Phenylalanine: Olanzapine orodispersible tablet contains aspartame, which is a source of phenylalanine. May be harmful for people with phenylketonuria.
Neonates exposed to antipsychotic drugs during the third trimester of pregnancy are at risk for extrapyramidal and / or withdrawal symptoms following delivery. There have been reports of agitation, hypertonia, hypotonia, tremor, somnolence, respiratory distress and feeding disorder in these neonates. These complications have varied in severity; while in some cases symptoms have been self-limited, in other cases neonates have required intensive care unit support and prolonged hospitalization. Onzapin OD should be used during pregnancy only if the potential benefit justifies the potential risk to the fetus. The tablet container contains desiccant that should not be swallowed.
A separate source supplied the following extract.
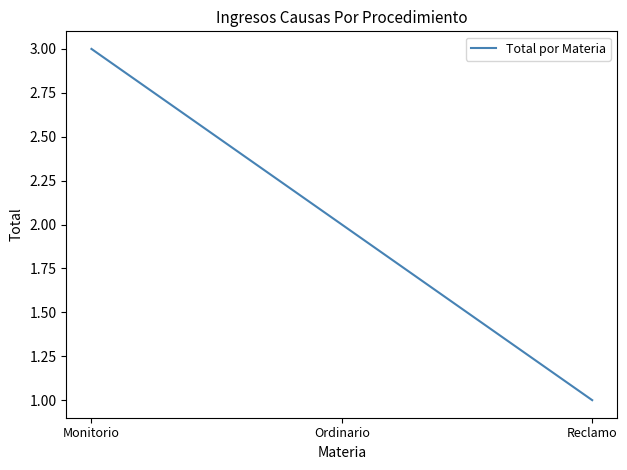

What is the ratio of the value at Reclamo to the value at Ordinario?

0.5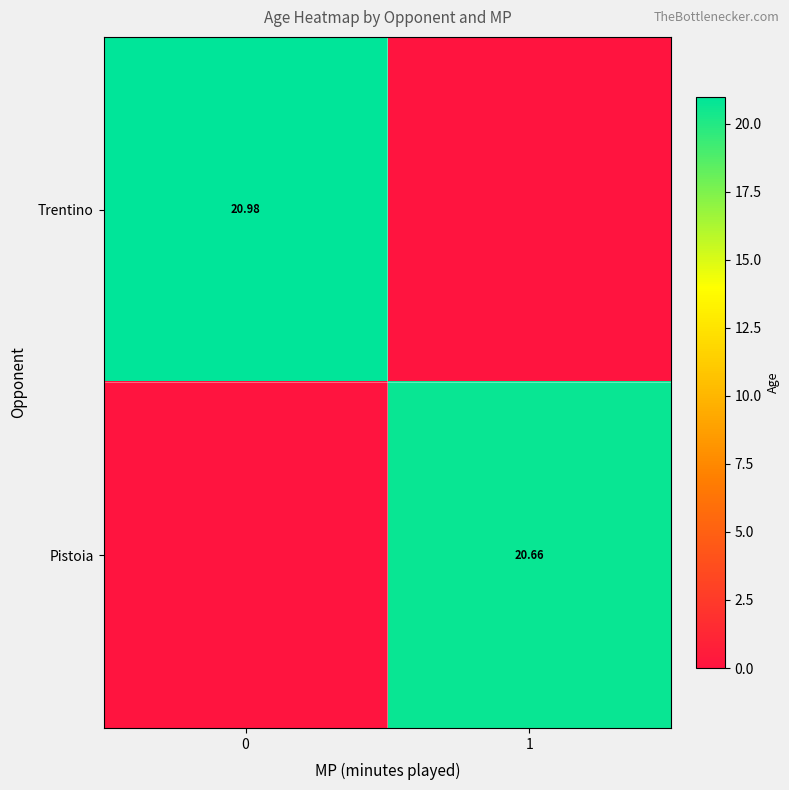

Is the value of Trentino at 0 greater than the value of Pistoia at 1?

Yes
Drug Reaction with Eosinophilia and Systemic Symptoms (DRESS) has been reported with olanzapine exposure. DRESS consists of a combination of three or more of the following: cutaneous reaction (such as rash or exfoliative dermatitis), eosinophilia, fever, lymphadenopathy and one or more systemic complications such as hepatitis, nephritis, pneumonitis, myocarditis, and pericarditis. Discontinue olanzapine if DRESS is suspected.
Effects on ability to drive and use machines: No studies on the effects on the ability to drive and use machines have been performed. Because olanzapine may cause somnolence and dizziness, patients should be cautioned about operating machinery, including motor vehicles.